CONTINENTAL ILLINOIS, the Chicago bank, broke federal rules last month when it bailed out a subsidiary that had suffered heavy losses in the stock market crash. This case cuts both ways. It is now being used as an example both by people who want to let the banks get more deeply into the securities business and by those who want to keep the present limits.
When the bank bought First Options of Chicago Inc. a year ago, the regulators set conditions. The bank was to treat its new subsidiary like any other borrower, and a bank is limited in the amount that it can lend to any one customer. First Options finances stock and options traders, and it suffered severe losses in the stock market's drop on Oct. 19. On Oct. 20 the bank poured money into First Options to keep it from collapsing. There was no concealment from regulators; to the contrary, throughout the day the bank was continually in conversation with them. The regulatory agency directly concerned, the Office of the Comptroller of the Currency, found that the bank had lent too much and ordered it to reduce the loans. The bank complied within hours by transferring some of the loans to its parent holding company, Continental Illinois Corp.
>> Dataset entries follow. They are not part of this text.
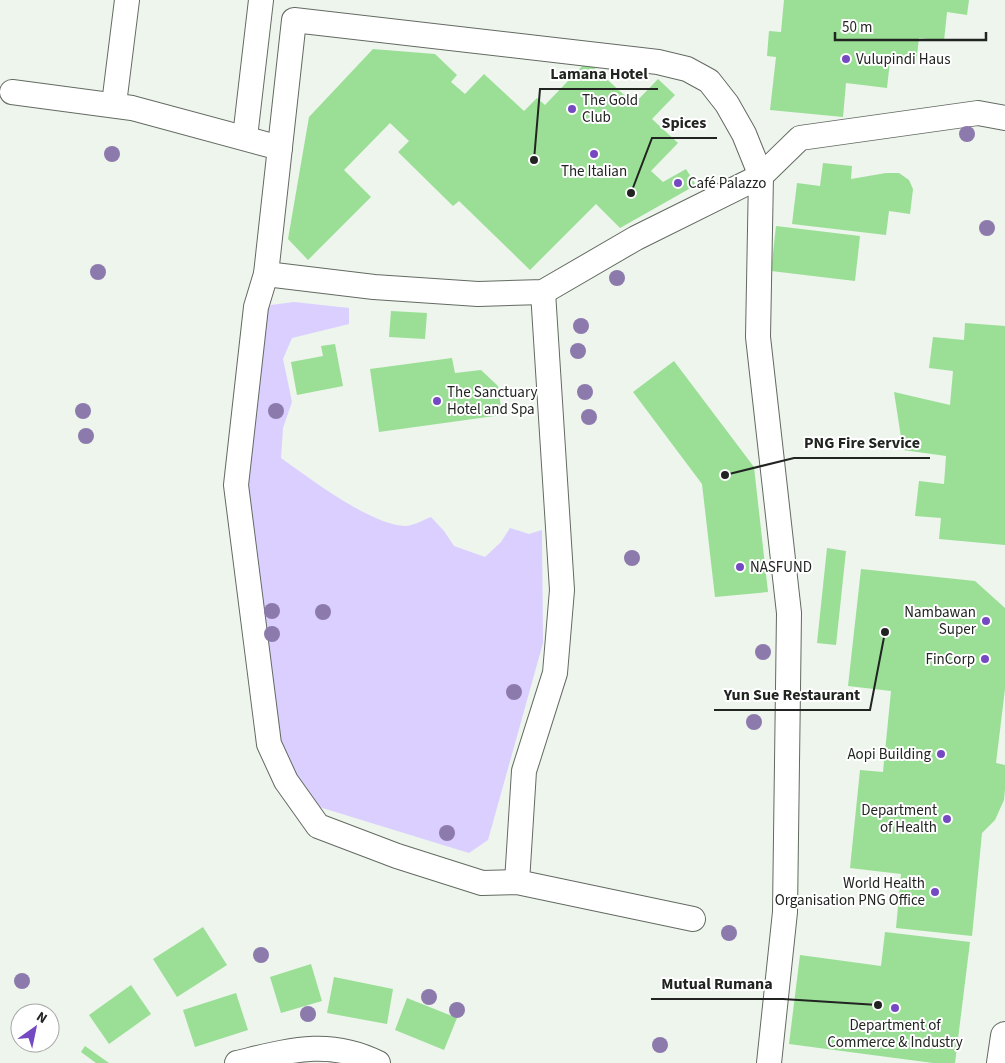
<svg xmlns="http://www.w3.org/2000/svg" width="1005" height="1063" font-family="'Source Sans 3',sans-serif">
	<style>
		.green { fill: #dacffe }
		.building { fill: #9adf95 }
		.lines { fill: none; stroke-linecap: round; stroke-linejoin: round }
		.minor-casing { stroke: #636a62; stroke-width: 26 }
		.highway-casing { stroke: #636a62; stroke-width: 30 }
		.minor { stroke: #fff; stroke-width: 24 }
		.highway { stroke: #fff; stroke-width: 28 }
		.tree { fill: #8d7aac }
		.poi-dot { fill: #7549c2; stroke: #fff; stroke-width: 2 }
		.labels { text-anchor: middle; stroke-width: 4; stroke-linejoin: round; paint-order: stroke }
		.poi-label { font-size: 15px; fill: #212421; stroke: #fff; text-anchor: start }
		.leader { fill: none; stroke: #212421; stroke-width: 2 }
		.callout-dot { fill: #212421; stroke: #fff; stroke-width: 2 }
		.callout-label { font-size: 16px; text-anchor: middle; font-weight: bold; fill: #212421; stroke: #fff; stroke-width: 4; stroke-linejoin: round; paint-order: stroke }
	</style>
	<rect width="100%" height="100%" fill="#edf5ed"/>
	<!-- green -->
	<path class="green" d="M294,302l55,6v16l-57,14 -9,21 9,43 -9,26 -2,30c28,20 90,67 124,68 8,0 18,-6 26,-9l13,14 10,15 31,11 16,-15 9,-14 19,6 13,-4 1,113 -55,197 -19,13 -166,-51 -29,-55 -35,-263 21,-161 11,-18z"/>
	<!-- building -->
	<g class="building">
		<path d="M784,0h185l-2,15 -20,-3 -3,29 -25,-3 -3,26 -26,-3 -3,27 -41,-5 -3,34 -73,-7 6,-53 -9,-1 2,-25 12,1z"/>
		<path d="M373,49l62,5 22,21 -6,7 14,12 19,-20 40,37 13,-13 8,7 42,-44 47,43 24,-25 17,16 -23,24 26,24 -27,28 12,11 23,-13 10,16 -76,43 -24,-24 -66,66 -71,-69 -6,5 -55,-54 11,-11 -19,-18 -46,47 27,27 -63,63 -20,-21 21,-122z"/>
		<path d="M823,163l29,3 -1,13 35,-6h13l10,7 4,9 -3,25 -21,-3 -3,24 -94,-11 5,-41 23,3z"/>
		<path d="M776,226l84,10 -5,45 -84,-10z"/>
		<path d="M391,311l36,2 -2,26 -36,-2z"/>
		<path d="M965,323l40,3v219l-66,-6 2,-21 -26,-2 4,-35 25,3 2,-28 -43,-6 -9,-58 56,13 3,-34 -24,-3 4,-31 31,3z"/>
		<path d="M335,344l8,42 -46,9 -6,-33 32,-6 -2,-10z"/>
		<path d="M452,358l3,15 26,-3 17,16 4,29 -123,17 -9,-63z"/>
		<path d="M674,361l80,106 14,125 -53,5 -13,-113 -69,-92z"/>
		<path d="M827,548l19,3 -10,94 -19,-2z"/>
		<path d="M861,569l114,12 30,27v81l-9,74 9,2v24l-1,11 -9,20 -13,13 -10,103 -76,-8 5,-54 -51,-6 10,-98 23,2 8,-81 -43,-5z"/>
		<path d="M203,927l24,38 -50,32 -24,-38z"/>
		<path d="M885,932l85,10 -15,121h-22l-144,-19 11,-89 81,11z"/>
		<path d="M311,964l11,37 -41,12 -11,-36z"/>
		<path d="M334,977l59,12 -6,35 -60,-11z"/>
		<path d="M131,985l20,29 -42,30 -20,-29z"/>
		<path d="M236,993l12,37 -53,17 -12,-37z"/>
		<path d="M407,998l50,20 -13,32 -49,-20z"/>
		<path d="M85,1046l24,17h-13l-15,-11z"/>
	</g>
	<g class="lines">
		<!-- minor casing -->
		<g class="minor-casing">
			<g id="minor">
				<path d="M12,92l120,16 148,40"/>
				<path d="M114,104l13,-104"/>
				<path d="M245,137l16,-137"/>
				<path d="M266,274l108,13 104,7 65,-2 93,-54 125,-62 39,-38 178,-25 27,5"/>
				<path d="M517,882l7,-111 31,-98 7,-83 -19,-298"/>
				<path d="M693,919l-176,-37 -35,1 -85,-27 -79,-30 -32,-45 -17,-37 -33,-259 20,-178 10,-33 28,-254 364,42 29,7 22,12 18,23 17,30 17,42 -3,161 31,276 -4,299 -16,151"/>
				<path d="M237,1063c51,-12 91,-25 141,0"/>
			</g>
		</g>
		<!-- highway casing -->
		<g class="highway-casing">
			<path id="highway" d="M1001,1063l4,-27"/>
		</g>
		<!-- minor -->
		<use href="#minor" class="minor"/>
		<!-- highway -->
		<use href="#highway" class="highway"/>
	</g>
	<!-- trees -->
	<g class="tree">
		<circle cx="967" cy="134" r="8"/>
		<circle cx="112" cy="154" r="8"/>
		<circle cx="987" cy="228" r="8"/>
		<circle cx="98" cy="272" r="8"/>
		<circle cx="617" cy="278" r="8"/>
		<circle cx="581" cy="326" r="8"/>
		<circle cx="578" cy="351" r="8"/>
		<circle cx="585" cy="392" r="8"/>
		<circle cx="83" cy="411" r="8"/>
		<circle cx="276" cy="411" r="8"/>
		<circle cx="589" cy="417" r="8"/>
		<circle cx="86" cy="436" r="8"/>
		<circle cx="632" cy="558" r="8"/>
		<circle cx="272" cy="611" r="8"/>
		<circle cx="323" cy="612" r="8"/>
		<circle cx="272" cy="634" r="8"/>
		<circle cx="763" cy="652" r="8"/>
		<circle cx="514" cy="692" r="8"/>
		<circle cx="754" cy="722" r="8"/>
		<circle cx="447" cy="833" r="8"/>
		<circle cx="729" cy="933" r="8"/>
		<circle cx="261" cy="955" r="8"/>
		<circle cx="22" cy="981" r="8"/>
		<circle cx="429" cy="997" r="8"/>
		<circle cx="457" cy="1010" r="8"/>
		<circle cx="308" cy="1014" r="8"/>
		<circle cx="660" cy="1045" r="8"/>
	</g>
	<!-- markers -->
	<g class="poi-dot">
		<circle cx="846" cy="59" r="5"/>
		<circle cx="572" cy="109" r="5"/>
		<circle cx="594" cy="154" r="5"/>
		<circle cx="678" cy="183" r="5"/>
		<circle cx="437" cy="401" r="5"/>
		<circle cx="740" cy="567" r="5"/>
		<circle cx="986" cy="621" r="5"/>
		<circle cx="985" cy="659" r="5"/>
		<circle cx="941" cy="754" r="5"/>
		<circle cx="947" cy="819" r="5"/>
		<circle cx="935" cy="892" r="5"/>
		<circle cx="895" cy="1008" r="5"/>
	</g>
	<g class="labels">
		<!-- poi labels -->
		<g class="poi-label">
			<text x="856" y="64">Vulupindi Haus</text>
			<text x="582" y="105">The Gold<tspan x="582" dy="17">Club</tspan></text>
			<text x="594" y="176" text-anchor="middle">The Italian</text>
			<text x="688" y="188">Café Palazzo</text>
			<text x="447" y="397">The Sanctuary<tspan x="447" dy="17">Hotel and Spa</tspan></text>
			<text x="750" y="572">NASFUND</text>
			<text x="976" y="617" text-anchor="end">Nambawan<tspan x="976" dy="17">Super</tspan></text>
			<text x="975" y="664" text-anchor="end">FinCorp</text>
			<text x="931" y="759" text-anchor="end">Aopi Building</text>
			<text x="937" y="815" text-anchor="end">Department<tspan x="937" dy="17">of Health</tspan></text>
			<text x="925" y="888" text-anchor="end">World Health<tspan x="925" dy="17">Organisation PNG Office</tspan></text>
			<text x="895" y="1030" text-anchor="middle">Department of<tspan x="895" dy="17">Commerce &amp; Industry</tspan></text>
		</g>
	</g>
	<!-- callouts -->
	<path class="leader" d="M534 160L540 89H658M631 193L652 138H717M725 475L794 458H930M885 632L870 710H714M878 1005L783 999H651"/>
	<g class="callout-dot">
		<circle cx="534" cy="160" r="5"/>
		<circle cx="631" cy="193" r="5"/>
		<circle cx="725" cy="475" r="5"/>
		<circle cx="885" cy="632" r="5"/>
		<circle cx="878" cy="1005" r="5"/>
	</g>
	<g class="callout-label">
		<text x="599" y="79">Lamana Hotel</text>
		<text x="684" y="128">Spices</text>
		<text x="862" y="448">PNG Fire Service</text>
		<text x="792" y="700">Yun Sue Restaurant</text>
		<text x="717" y="989">Mutual Rumana</text>
	</g>
	<!-- north arrow -->
	<g transform="translate(35 1028) rotate(33)"><circle r="24" fill="#ffffff" stroke="#a6a7a6"/>
	<path d="M0-4L9 19L0 12L-9 19Z" fill="#7549c2"/>
	<text y="-8" font-size="14" font-weight="bold" text-anchor="middle" fill="#212421">N</text>
	</g>
	<!-- scale -->
	<path d="M835 32v8h151v-8" fill="none" stroke="#212421" stroke-width="2.5"/>
	<text x="842" y="32" font-size="15" fill="#212421" stroke="#ffffff" stroke-width="4" paint-order="stroke">50 m</text>
</svg>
The case is important because the administration wants to expand banks' authority to deal in securities, and believes that it can be done safely through subsidiaries. The comptroller, Robert L. Clarke, testifying before the House Banking Committee, argued that the Continental Illinois incident is a model of successful enforcement. It shows, he said, that the system works.
Not everyone on the committee seemed convinced. Shifting loans from the bank to the holding company does not necessarily do much to improve the safety of the enterprise as a whole. As this experience shows, there are tremendous pressures on a bank to protect a subsidiary in danger.
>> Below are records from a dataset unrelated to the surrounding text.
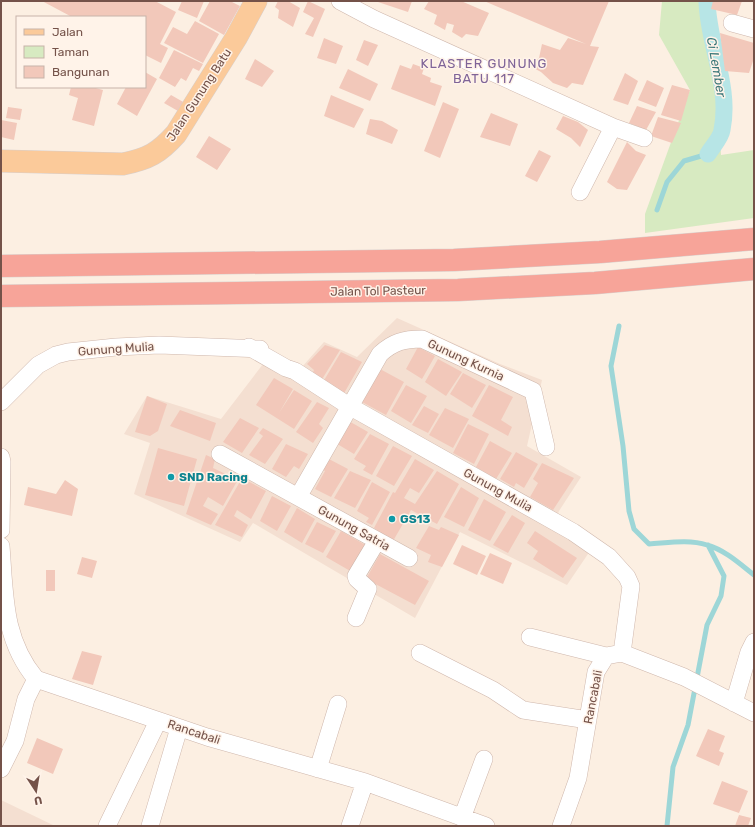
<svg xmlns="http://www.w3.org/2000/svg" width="755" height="827" font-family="Rubik,sans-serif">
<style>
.residential{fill:#f4dfd1}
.green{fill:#d7eac1}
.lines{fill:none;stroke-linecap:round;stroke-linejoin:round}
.stream{stroke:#9dd6d7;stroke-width:5}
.canal{stroke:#b7e5e6;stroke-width:17}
.building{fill:#f2c8ba}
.minor-casing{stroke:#cfb7ac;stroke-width:18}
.major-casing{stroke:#d8cfcc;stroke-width:23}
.highway-casing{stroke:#d8cfcc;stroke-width:23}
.minor{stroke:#fff;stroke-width:17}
.major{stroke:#fbca9a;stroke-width:22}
.highway{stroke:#f7a499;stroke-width:22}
.culture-dot{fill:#0f9aa8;stroke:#fff3e9;stroke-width:1.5}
.labels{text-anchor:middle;stroke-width:3;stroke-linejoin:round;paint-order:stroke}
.street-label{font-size:12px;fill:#745249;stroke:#fff3e9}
.culture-label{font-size:12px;font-weight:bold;fill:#0d838f;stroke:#fff3e9;text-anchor:start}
.neighbourhood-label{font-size:13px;letter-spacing:1px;fill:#7f6498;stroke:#fff3e9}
.water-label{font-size:13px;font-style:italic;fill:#3c787a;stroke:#fff3e9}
</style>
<rect width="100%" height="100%" fill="#fcefe2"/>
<path class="residential" d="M397 318 500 364 542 380 527 446 581 477 559 511 553 525 592 548 567 585 460 532 415 618 253 523 240 542 134 494 150 443 124 434 147 396 221 419 273 351 302 367 324 342 357 357Z
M1 800 55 826H1Z"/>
<path class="green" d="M662 1H706L705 37 717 86 721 155 754 150V218L645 233V214L690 90 659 35Z"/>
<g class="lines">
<path class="stream" d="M657 210 667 182 684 161 708 154
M619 326 611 366 623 446 629 511 634 529 649 544C667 543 689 539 707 545 725 550 740 564 754 575
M667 826 673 767 688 725 707 625 721 596 724 576 708 545"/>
<path class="canal" d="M707 1C708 45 731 86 722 130 721 138 712 147 708 154"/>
</g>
<path class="building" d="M42 1H155L176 12 160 44 168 48 161 63 145 55V17H72Z
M182 1H204L197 18 178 10Z
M210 1H230L240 6 224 35 199 21Z
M278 1H288L300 8 293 27 278 18 279 10 275 7Z
M308 1 325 9 313 37 305 34 314 18 303 12Z
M375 1H412L408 12Z
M429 1H461L489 13 478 36 466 34 462 38 452 32 454 25 447 23 445 30 434 24 437 15 424 9Z
M484 1H609L590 46 599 47 583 85 572 83 567 88 553 83 541 72 530 66 539 58 542 44 560 50 568 38 586 44Z
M713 1H742L737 15 711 9Z
M195 21 219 34 203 63 164 43 173 27 187 34Z
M720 33 754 43V58L749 73 725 71Z
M324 38 343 46 336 64 317 58Z
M364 40 378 45 368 66 356 60Z
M174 50 203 64 199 71 193 68 186 81 181 78 175 87 159 78Z
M255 59 274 71 262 87 245 79Z
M413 64 424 68 422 74 431 78 430 82 442 86 435 106 391 89 400 65 411 69Z
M348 69 378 84 370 101 339 88Z
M145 72 157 79 137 116 117 104 126 87H145Z
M625 73 638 81 628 105 613 100Z
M647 80 664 88 656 107 638 100Z
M672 85 690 90 681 121 661 115Z
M71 87H92L103 90 94 126 72 120 78 98 69 95Z
M171 95 185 103 178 111 164 103Z
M331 95 364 109 354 128 324 116Z
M443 102 459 109 440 158 424 151Z
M637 106 656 112 646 130 629 123Z
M8 107 22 109 20 120 6 118Z
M491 113 518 124 510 146 480 137Z
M563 116 578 122 588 130 580 147 571 138 556 129Z
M658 117 681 123 672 143 651 136Z
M370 119 382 121 398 130 392 144 366 134Z
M1 120 17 123 14 140 1 137Z
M209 136 231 149 217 170 196 157Z
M627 142 636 151 646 155 627 190 617 189 607 182Z
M539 150 551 156 537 182 525 176Z
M325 345 340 350 321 381 311 376 314 370 307 364Z
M418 347 435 356 422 379 406 369Z
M341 352 362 362 343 395 323 382Z
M438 359 462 372 446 396 425 382Z
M380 369 404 382 386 415 362 402Z
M463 373 486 385 472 408 450 394Z
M274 378 293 389 279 413 294 390 312 401 294 429 256 405Z
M406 385 427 396 411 423 391 411Z
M489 385 513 397 501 420 512 427 508 436 472 416Z
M147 396 167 404 158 431 150 436 135 432Z
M317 402 329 408 319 424 323 428 313 443 296 432Z
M424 406 439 414 428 433 412 425Z
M445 408 469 419 453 448 429 435Z
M180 410 216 423 210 441 170 426Z
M240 418 259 428 242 453 223 442Z
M347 420 368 432 354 454 334 442Z
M468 424 489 434 474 464 453 453Z
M263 428 283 439 265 464 249 455 263 436 259 433Z
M370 434 389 444 372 475 363 470 366 466 354 459Z
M490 441 512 453 496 479 476 467Z
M286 444 308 454 299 469 294 466 286 477 272 469Z
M393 446 412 456 394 486 376 476Z
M158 448 197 459 184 506 145 495Z
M516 452 538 464 524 488 516 483 514 487 500 479Z
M206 455 215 459 213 468 234 478 236 474 240 476 223 506 208 497 203 506 218 514 211 525 186 514Z
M327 458 348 469 331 497 315 489 325 471 321 468Z
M415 459 434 470 419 493 410 488 404 498 415 504 437 471 459 484 437 524 411 510 393 541 374 528 393 492 395 493Z
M542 463 574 478 553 510 530 497 538 483 533 479Z
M350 471 371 480 355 508 334 498Z
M242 478 266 491 251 519 237 510 234 516 248 525 242 537 215 525Z
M65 480 78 489 72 516 24 505 28 487 56 494Z
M372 482 390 492 372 525 366 522 369 518 357 511Z
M461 487 479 498 464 527 444 517Z
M272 496 291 506 277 531 260 521Z
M484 499 506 512 490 541 468 530Z
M297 508 315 519 302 543 284 532Z
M512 515 525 523 508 553 493 545Z
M317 522 336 531 323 553 305 544Z
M429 526 439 530 441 527 459 535 442 567 428 562 431 555 416 548Z
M341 531 367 546 352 572 326 557Z
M535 531 577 558 563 578 533 559 538 551 527 543Z
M462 545 486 556 477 575 453 564Z
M490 553 512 563 503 584 480 574Z
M380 554 429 581 415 605 366 579Z
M82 557 97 561 92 578 77 574Z
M46 570H55V591H46Z
M82 651 102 656 93 685 72 679Z
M708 729 725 736 719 751 724 753 719 766 696 756Z
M37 738 63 749 53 774 27 763Z
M722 781 748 791 739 813 713 804Z
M739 815 751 818 748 826H735Z"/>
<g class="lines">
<g class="minor-casing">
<path id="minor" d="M340 1 374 19 613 127 644 138
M732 23 754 29
M580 192 613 127
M249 347 286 368 295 371 349 406 573 532 609 557 627 577 631 586 622 653
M1 402 38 365 56 355 68 352 116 347 159 345 260 349
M220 454 409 558
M1 457 2 462 1 530
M298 497 380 354C393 342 404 339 422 339L533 391 546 447
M1 546C5 596 3 639 36 679L207 737 365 782 486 826
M356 618 368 589 357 579 356 576 377 541
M530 637 606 656
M420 653 493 690 523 710 588 720
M734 703 749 652 754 642
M1 769 15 741 26 699 36 679
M318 769 338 704
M462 818 484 759
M107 826 158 721
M150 826 179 728
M350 826 365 782
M561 826 578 778 596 672 606 656 622 653 684 677 754 713"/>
</g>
<g class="major-casing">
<path id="major" d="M1 161 123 164C148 159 159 153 176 134L236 38 256 1"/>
</g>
<g class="highway-casing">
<path id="highway" d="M1 266 454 260 600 252 754 239
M1 296 458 290 595 283 754 269"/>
</g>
<use href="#minor" class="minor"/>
<use href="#major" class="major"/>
<use href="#highway" class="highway"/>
</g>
<g class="culture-dot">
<circle cx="171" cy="477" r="4"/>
<circle cx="392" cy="519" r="4"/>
</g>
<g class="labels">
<g class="street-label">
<text transform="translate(199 95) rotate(-57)" y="4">Jalan Gunung Batu</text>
<text transform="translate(378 291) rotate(-1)" y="4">Jalan Tol Pasteur</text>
<text transform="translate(116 349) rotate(-4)" y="4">Gunung Mulia</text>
<text transform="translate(466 360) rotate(25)" y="4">Gunung Kurnia</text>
<text transform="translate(498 490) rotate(29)" y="4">Gunung Mulia</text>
<text transform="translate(354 528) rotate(29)" y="4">Gunung Satria</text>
<text transform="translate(593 697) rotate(-79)" y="4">Rancabali</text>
<text transform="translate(194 732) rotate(18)" y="4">Rancabali</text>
</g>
<g class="culture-label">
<text x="179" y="481">SND Racing</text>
<text x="400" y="523">GS13</text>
</g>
<g class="neighbourhood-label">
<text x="484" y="68">KLASTER GUNUNG<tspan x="484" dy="15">BATU 117</tspan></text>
</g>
<g class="water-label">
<text transform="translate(717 67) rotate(80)" y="5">Ci Lember</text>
</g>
</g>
<rect width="755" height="827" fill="none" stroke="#745249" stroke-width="4"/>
<rect x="16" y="16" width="130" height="72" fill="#fff3e9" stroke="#c7b3a9"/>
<rect x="24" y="29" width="20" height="6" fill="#fbca9a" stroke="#c7b3a9"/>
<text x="52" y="36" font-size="12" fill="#745249">Jalan</text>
<rect x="24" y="46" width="20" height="12" fill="#d7eac1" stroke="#c7b3a9"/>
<text x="52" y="56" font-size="12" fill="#745249">Taman</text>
<rect x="24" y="66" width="20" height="12" fill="#f2c8ba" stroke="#c7b3a9"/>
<text x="52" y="76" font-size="12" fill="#745249">Bangunan</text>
<g transform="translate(36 791) rotate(168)" stroke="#fff3e9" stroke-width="3" paint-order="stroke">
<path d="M0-3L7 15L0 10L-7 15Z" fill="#745249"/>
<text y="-6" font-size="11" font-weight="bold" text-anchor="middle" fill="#745249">U</text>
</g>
</svg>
This one example does not settle the intricate question of banks and the securities business. In the months ahead Congress will undoubtedly learn more about what worked safely, and what did not, during the market's great slide. The central issue is whether a subsidiary can, in reality, be fully insulated from the bank that owns it. Until this month Congress was preparing to rewrite the banking laws in the atmosphere of boundless optimism generated by a tremendous five-year boom in the securities markets. Now the congressmen will have the advantage of working against a background of grimly realistic experience.